You make a good argument for the harm that modern dietary dogma wreaks on people who were healthy eating their traditional diet. However, one of the errors dietary ethnographers often make is to underestimate the fat content of a traditional diet because of the leanness of wild meat. Unlike our modern meats where we purposely cause metabolic syndrome in the animals to achieve ectopic fat deposition in the muscles, wild animals carry their fat in depots while the muscle remains lean (and healthy). With the Inuit, for example, modern observers overlooked the fact that a lot of muscle meat was fed to the dogs while they carefully preserved the fat depots for themselves. My Inuit friends told me how the post-orbital fat pad of a caribou was highly treasured, for example. When I visited WA, my Aborigine friends explained to me the importance of emu fat in their diet and how they used a special technique to cook whole kangaroo which was designed to prevent the loss of any fat. They also talked about seeking the goanna that had fat depots and discarding the ones that didn’t. Your conclusion that the Nyungar diet was 75% protein seems high. This amount of protein would be intolerable, I suspect. The Inuit eat a high protein diet sometimes when unstable sea ice in the spring prevents them from obtaining fat sea mammals and they resort to eating lean arctic hare. They have a name for the malaise this causes which loosely translates to “rabbit fever”. I think Dr O’Dea tends to look at traditional diet through the lens of modern anti-fat dogma to arrive at the conclusion that Aborigines ate a low fat diet as do some observers of the Inuit. This is unfortunate because her work has otherwise been helpful in understanding why diabetes has been so rampant among Aborigines.

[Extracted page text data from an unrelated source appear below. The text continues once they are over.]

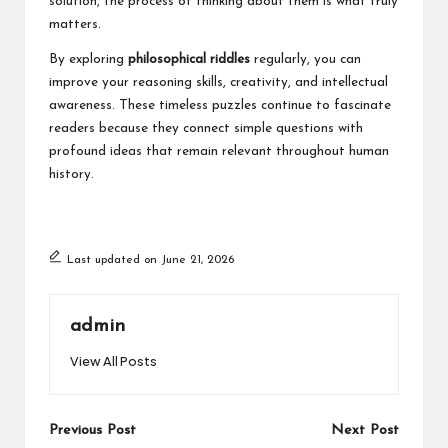
solution, the process of thinking about them is what truly
matters.
By exploring
philosophical riddles
regularly, you can
improve your reasoning skills, creativity, and intellectual
awareness. These timeless puzzles continue to fascinate
readers because they connect simple questions with
profound ideas that remain relevant throughout human
history.
Last updated on June 21, 2026
admin
View All Posts
Post
Previous Post
Next Post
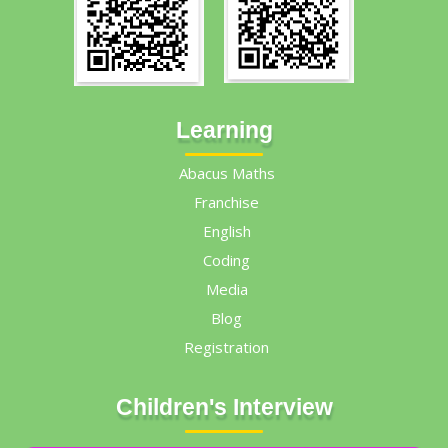
Learning
Abacus Maths
Franchise
English
Coding
Media
Blog
Registration
Children's Interview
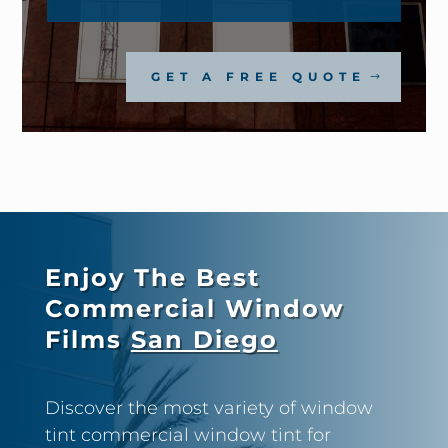
GET A FREE QUOTE
Enjoy The Best
Commercial Window
Films
San Diego
Discover the most variety of window
tint commercial window tint for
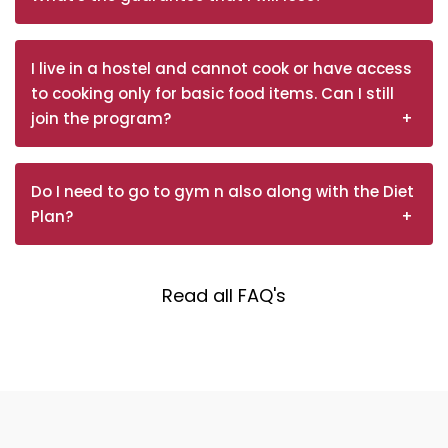
I live in a hostel and cannot cook or have access
to cooking only for basic food items. Can I still
join the program?
Do I need to go to gym n also along with the Diet
Plan?
Read all FAQ's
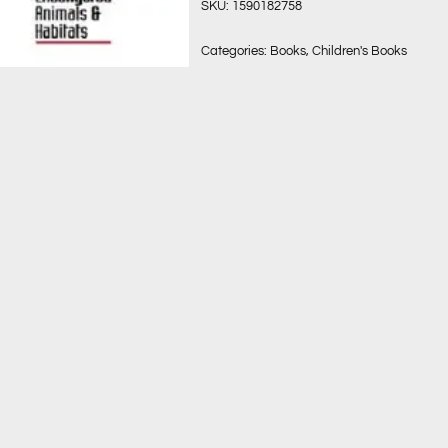
SKU:
1590182758
Categories:
Books
,
Children's Books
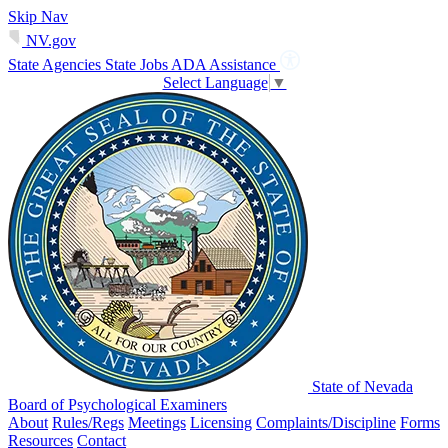
Skip Nav
NV.gov
State Agencies
State Jobs
ADA Assistance
Select Language
▼
State of Nevada
Board of Psychological Examiners
About
Rules/Regs
Meetings
Licensing
Complaints/Discipline
Forms
Resources
Contact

I do not profess to be an expert in traditional diets and know you have researched this so I value your comment. So perhaps to make an analogy, it is like eating cod (white fish) vs mackerel (oily fish). In cod, the oil is largely in the liver and in mackerel it is in the flesh. While we seek the white meat when we eat cod, a traditional eater would also perhaps seek to eat the liver. We might take cod liver oil as a supplement for fat soluble vitamin D. And yes, cod liver can be purchased separately. http://www.theprimalist.com/have-you-tried-actual-cod-liver/ The actual macro composition of a traditional Australian Aboriginal diet is an argument yet to be had, and it may vary from region to region and need to be seasonally averaged. It may not be an argument at all when the necessary elders in each group are (quite rightly) consulted. What I can say is it is not as has been conceived in the Aboriginal and Torres Strait Islander Eating guide. Please see my next post.

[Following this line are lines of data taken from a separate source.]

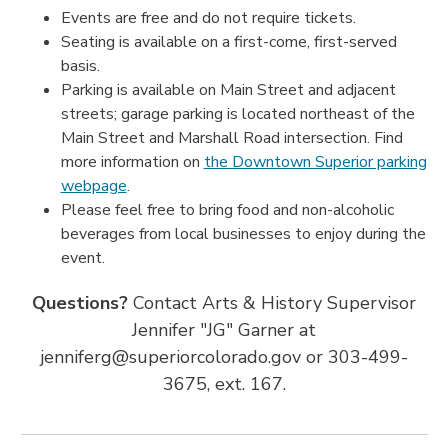
Events are free and do not require tickets.
Seating is available on a first-come, first-served
basis.
Parking is available on Main Street and adjacent
streets; garage parking is located northeast of the
Main Street and Marshall Road intersection. Find
more information on
the Downtown Superior parking
webpage
.
Please feel free to bring food and non-alcoholic
beverages from local businesses to enjoy during the
event.
Questions?
Contact Arts & History Supervisor
Jennifer "JG" Garner at
jenniferg@superiorcolorado.gov or 303-499-
3675, ext. 167.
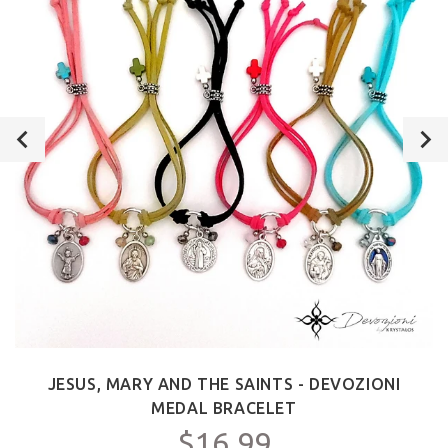
JESUS, MARY AND THE SAINTS - DEVOZIONI
MEDAL BRACELET
$16.99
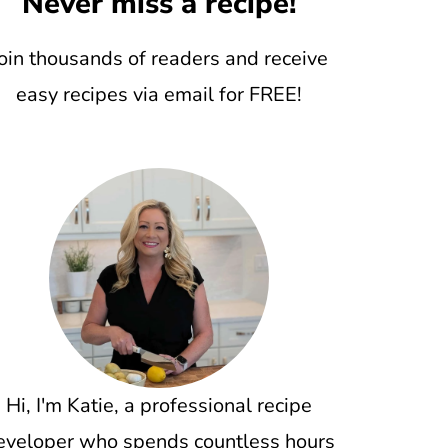
Never miss a recipe!
oin thousands of readers and receive
easy recipes via email for FREE!
Hi, I'm Katie, a professional recipe
eveloper who spends countless hours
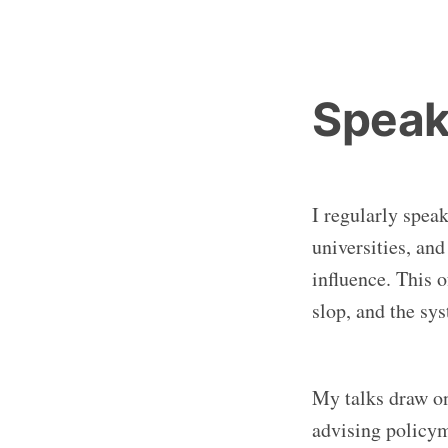
Speak
I regularly spea
universities, an
influence. This 
slop, and the sy
My talks draw o
advising policym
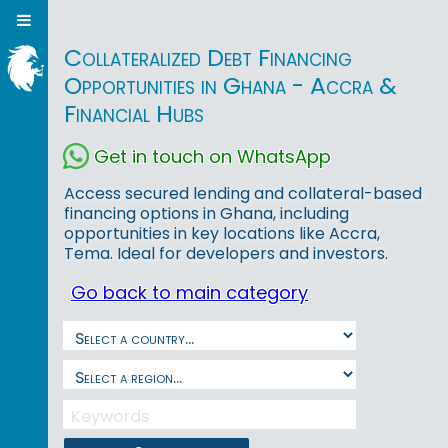
Collateralized Debt Financing
Opportunities in Ghana - Accra &
Financial Hubs
Get in touch on WhatsApp
Access secured lending and collateral-based
financing options in Ghana, including
opportunities in key locations like Accra,
Tema. Ideal for developers and investors.
Go back to main category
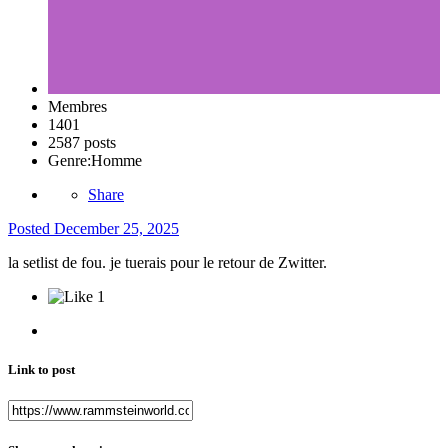
Membres
1401
2587 posts
Genre:
Homme
Share
Posted
December 25, 2025
la setlist de fou. je tuerais pour le retour de Zwitter.
1
Link to post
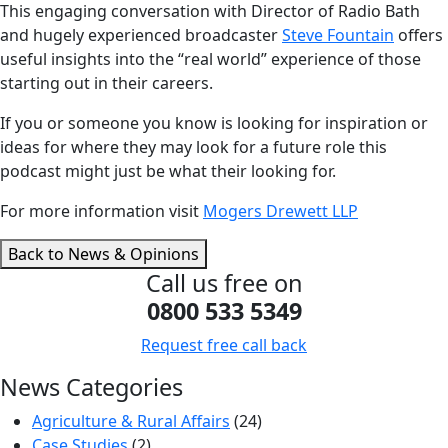
This engaging conversation with Director of Radio Bath
and hugely experienced broadcaster
Steve Fountain
offers
useful insights into the “real world” experience of those
starting out in their careers.
If you or someone you know is looking for inspiration or
ideas for where they may look for a future role this
podcast might just be what their looking for.
For more information visit
Mogers Drewett LLP
Back to News & Opinions
Call us free on
0800 533 5349
Request free call back
News Categories
Agriculture & Rural Affairs
(24)
Case Studies
(2)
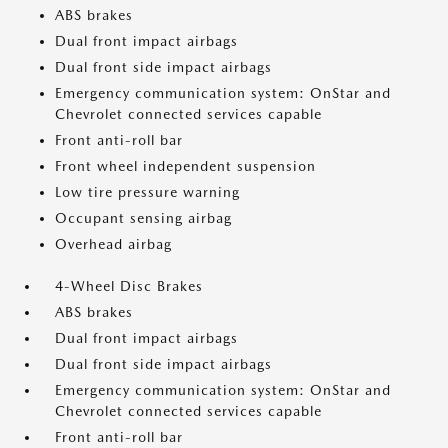
ABS brakes
Dual front impact airbags
Dual front side impact airbags
Emergency communication system: OnStar and
Chevrolet connected services capable
Front anti-roll bar
Front wheel independent suspension
Low tire pressure warning
Occupant sensing airbag
Overhead airbag
4-Wheel Disc Brakes
ABS brakes
Dual front impact airbags
Dual front side impact airbags
Emergency communication system: OnStar and
Chevrolet connected services capable
Front anti-roll bar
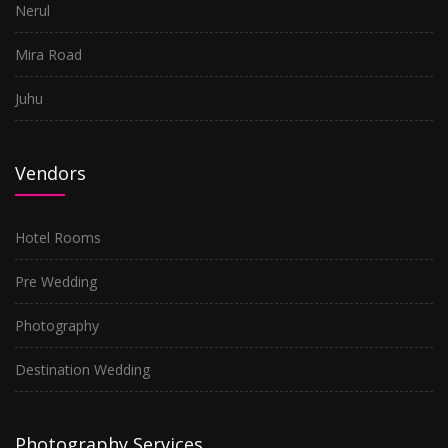
Nerul
Mira Road
Juhu
Vendors
Hotel Rooms
Pre Wedding
Photography
Destination Wedding
Photography Services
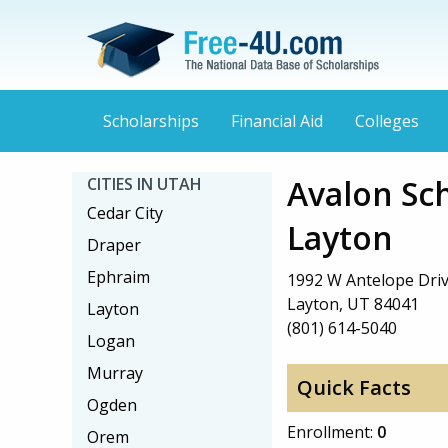
Scholarships
Financial Aid
Colleges
Avalon Sc
CITIES IN UTAH
Cedar City
Layton
Draper
Ephraim
1992 W Antelope Dri
Layton, UT 84041
Layton
(801) 614-5040
Logan
Murray
Quick Facts
Ogden
Enrollment:
0
Orem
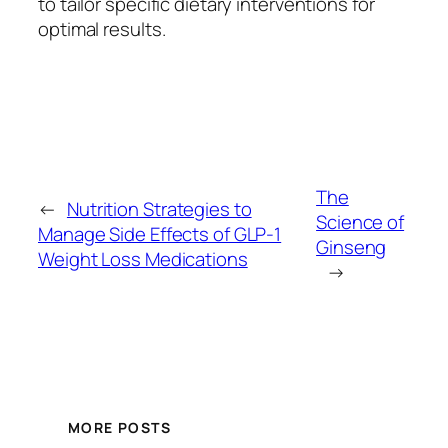
to tailor specific dietary interventions for
optimal results.
The
←
Nutrition Strategies to
Science of
Manage Side Effects of GLP-1
Ginseng
Weight Loss Medications
→
MORE POSTS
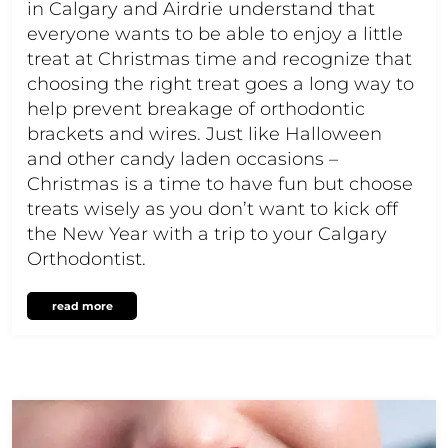
in Calgary and Airdrie understand that
everyone wants to be able to enjoy a little
treat at Christmas time and recognize that
choosing the right treat goes a long way to
help prevent breakage of orthodontic
brackets and wires. Just like Halloween
and other candy laden occasions –
Christmas is a time to have fun but choose
treats wisely as you don’t want to kick off
the New Year with a trip to your Calgary
Orthodontist.
read more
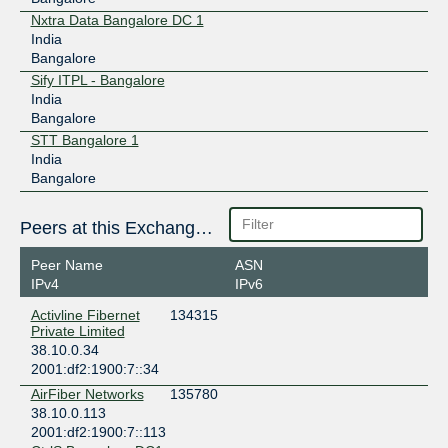
Nxtra Data Bangalore DC 1
India
Bangalore
Sify ITPL - Bangalore
India
Bangalore
STT Bangalore 1
India
Bangalore
Peers at this Exchange Point
Peer Name
ASN
IPv4
IPv6
Activline Fibernet
134315
Private Limited
38.10.0.34
2001:df2:1900:7::34
AirFiber Networks
135780
38.10.0.113
2001:df2:1900:7::113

Great article – very interesting to read.
“The Nyungar and other groups should eat our perfect diet born of science”
I think science has worked out in the past generally what works better for us and what doesn’t but once certain scientists’ egos and politicians/big business got in on the act pretty much all of the science was ignored to come up with what we should eat. Hence 30 years later this great experiment is proving to be such a huge failure.
I recall seeing a program on TV many years ago about Pacific Islanders and their obesity problem and there corned beef/coconut milk based diet. From a calories in calories out view that looks really bad but as someone pointed out in another comment this is mainly protein/fat (unless it’s padded out with something else too?) I wonder if I just have forgotten other parts of their diet that would have caused insulin de-sensitivity?